石破茂首相は9日、衆院解散に踏み切る。政府はその後の閣議で15日公示―27日投開票の衆院選日程を正式に決める。物価高対策や政治とカネへの対応などが争点となる。自民党は政治資金収支報告書の不記載があった議員らの非公認問題を巡り調整を急ぐ。
9日午後3時半から開く衆院本会議で解散される見通しだ。首相は同日夜、衆院解散を受けて記者会見に臨む。
衆院選は2021年10月以来で、小選挙区と比例代表を合わせた定数465を与野党が争う。過半数は233議席だ。自民党の現有議席は256で、連立を組む公明党の32議席との合計は288議席になる。
首相就任から8日後の衆院解散は戦後最短となる。首相は8日夜、首相官邸で記者団に「国民の経済や暮らし、安全を守り、災害にも強い日本をつくっていく。それができるのは我々の政権だとの思いの下、国民の審判を仰ぐべく全力を尽くしていく」と述べた。
これに関連し、首相は8日夜、党本部で森山裕幹事長や小泉進次郎選挙対策委員長と1時間半ほど会談した。政治資金収支報告書の不記載があった議員らの衆院選での扱いについて協議した。
党幹部は会談後、公認しない議員が10人以上にのぼるとの見通しを示した。首相や党執行部はすでに萩生田光一元政調会長ら6人を非公認とする方針を決めており、数人を追加する。9日朝に開く選対本部会議で衆院選の1次公認を決める。
首相の所信表明演説への代表質問は8日、2日間の日程を終えた。国会での論戦は代表質問と9日に予定する党首討論のみで、野党は国会論戦を拒んでいると反発した。自民党は党首討論を通例の45分間から80分間に延長して対応する。

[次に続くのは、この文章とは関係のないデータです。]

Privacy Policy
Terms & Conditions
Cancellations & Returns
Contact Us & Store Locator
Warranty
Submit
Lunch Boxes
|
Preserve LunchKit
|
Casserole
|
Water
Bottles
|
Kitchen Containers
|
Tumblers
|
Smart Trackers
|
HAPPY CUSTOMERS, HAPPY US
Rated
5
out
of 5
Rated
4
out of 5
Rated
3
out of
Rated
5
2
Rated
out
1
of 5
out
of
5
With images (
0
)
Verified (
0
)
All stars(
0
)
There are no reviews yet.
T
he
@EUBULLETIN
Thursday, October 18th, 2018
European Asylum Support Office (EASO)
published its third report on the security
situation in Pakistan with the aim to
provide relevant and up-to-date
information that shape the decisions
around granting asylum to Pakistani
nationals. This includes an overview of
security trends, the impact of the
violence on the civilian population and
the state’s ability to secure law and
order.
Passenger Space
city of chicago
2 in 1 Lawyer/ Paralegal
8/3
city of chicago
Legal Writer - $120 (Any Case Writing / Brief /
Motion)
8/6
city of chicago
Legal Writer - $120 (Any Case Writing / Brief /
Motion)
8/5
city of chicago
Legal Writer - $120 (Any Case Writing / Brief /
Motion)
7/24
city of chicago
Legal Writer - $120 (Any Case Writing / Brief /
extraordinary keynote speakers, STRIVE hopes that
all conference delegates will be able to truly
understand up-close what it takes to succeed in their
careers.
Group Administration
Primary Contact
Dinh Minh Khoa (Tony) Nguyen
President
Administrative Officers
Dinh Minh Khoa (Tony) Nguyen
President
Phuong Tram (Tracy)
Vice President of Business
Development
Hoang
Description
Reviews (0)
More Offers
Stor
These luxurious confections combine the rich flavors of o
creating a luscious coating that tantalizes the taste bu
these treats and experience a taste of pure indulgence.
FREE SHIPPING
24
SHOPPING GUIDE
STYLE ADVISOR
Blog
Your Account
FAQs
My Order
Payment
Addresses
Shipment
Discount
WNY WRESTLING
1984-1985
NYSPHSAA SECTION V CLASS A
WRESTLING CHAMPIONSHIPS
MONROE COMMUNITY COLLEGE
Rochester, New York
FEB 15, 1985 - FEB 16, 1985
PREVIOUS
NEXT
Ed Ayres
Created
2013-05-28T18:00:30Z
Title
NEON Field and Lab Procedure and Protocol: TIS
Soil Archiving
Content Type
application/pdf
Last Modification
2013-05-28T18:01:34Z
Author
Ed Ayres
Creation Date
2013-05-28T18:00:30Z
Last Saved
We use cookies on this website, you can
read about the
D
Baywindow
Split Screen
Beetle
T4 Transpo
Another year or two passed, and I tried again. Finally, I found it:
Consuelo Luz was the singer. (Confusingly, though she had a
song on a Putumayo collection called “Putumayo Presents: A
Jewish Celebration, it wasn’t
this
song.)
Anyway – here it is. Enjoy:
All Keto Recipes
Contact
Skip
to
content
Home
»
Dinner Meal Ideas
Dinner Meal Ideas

首相は7日に党本部で開いた全国幹事長会議で、衆院選で「勝利を収め、公明党とともにこれから先も日本を担っていきたい」と呼びかけた。
主な争点は物価高対策や政治とカネを巡る問題だ。
首相は物価高の影響を受ける低所得者世帯向けの給付金などにより、足元で物価高に苦しむ人を支援すると主張する。地域の実情に即した支援をするための重点支援地方交付金にも言及した。
立憲民主党の野田佳彦代表は中低所得者の消費税負担の一部を税額控除と給付で軽減する「給付付き税額控除」を掲げる。
政治とカネを巡る問題への対応では、首相が7日の衆院本会議で「国民からの信頼を取り戻すため、ルールを守る政治を確立する」と語った。使途の公開が義務付けられていない政策活動費は「将来的な廃止も念頭に、そのあり方の検討や透明性の確保に取り組む」と強調した。
首相は6日、派閥の政治資金パーティーを巡る不記載があった議員は衆院選で比例代表への重複立候補を認めず、一部の議員は非公認とする方針を明らかにした。首相は近く地元の理解を得られているかなどを踏まえ最終的に判断する。
野田氏は企業・団体献金を禁止し、政策活動費を廃止して「金権腐敗政治を終わらせる」と訴える。政治資金を親族に非課税で引き継ぐことを制限し、国会議員の世襲に制約を設ける案も盛り込んだ。自民党の不記載議員への対応についても「ほとんど(の不記載議員)が公認される。国民の理解を得られない」と批判した。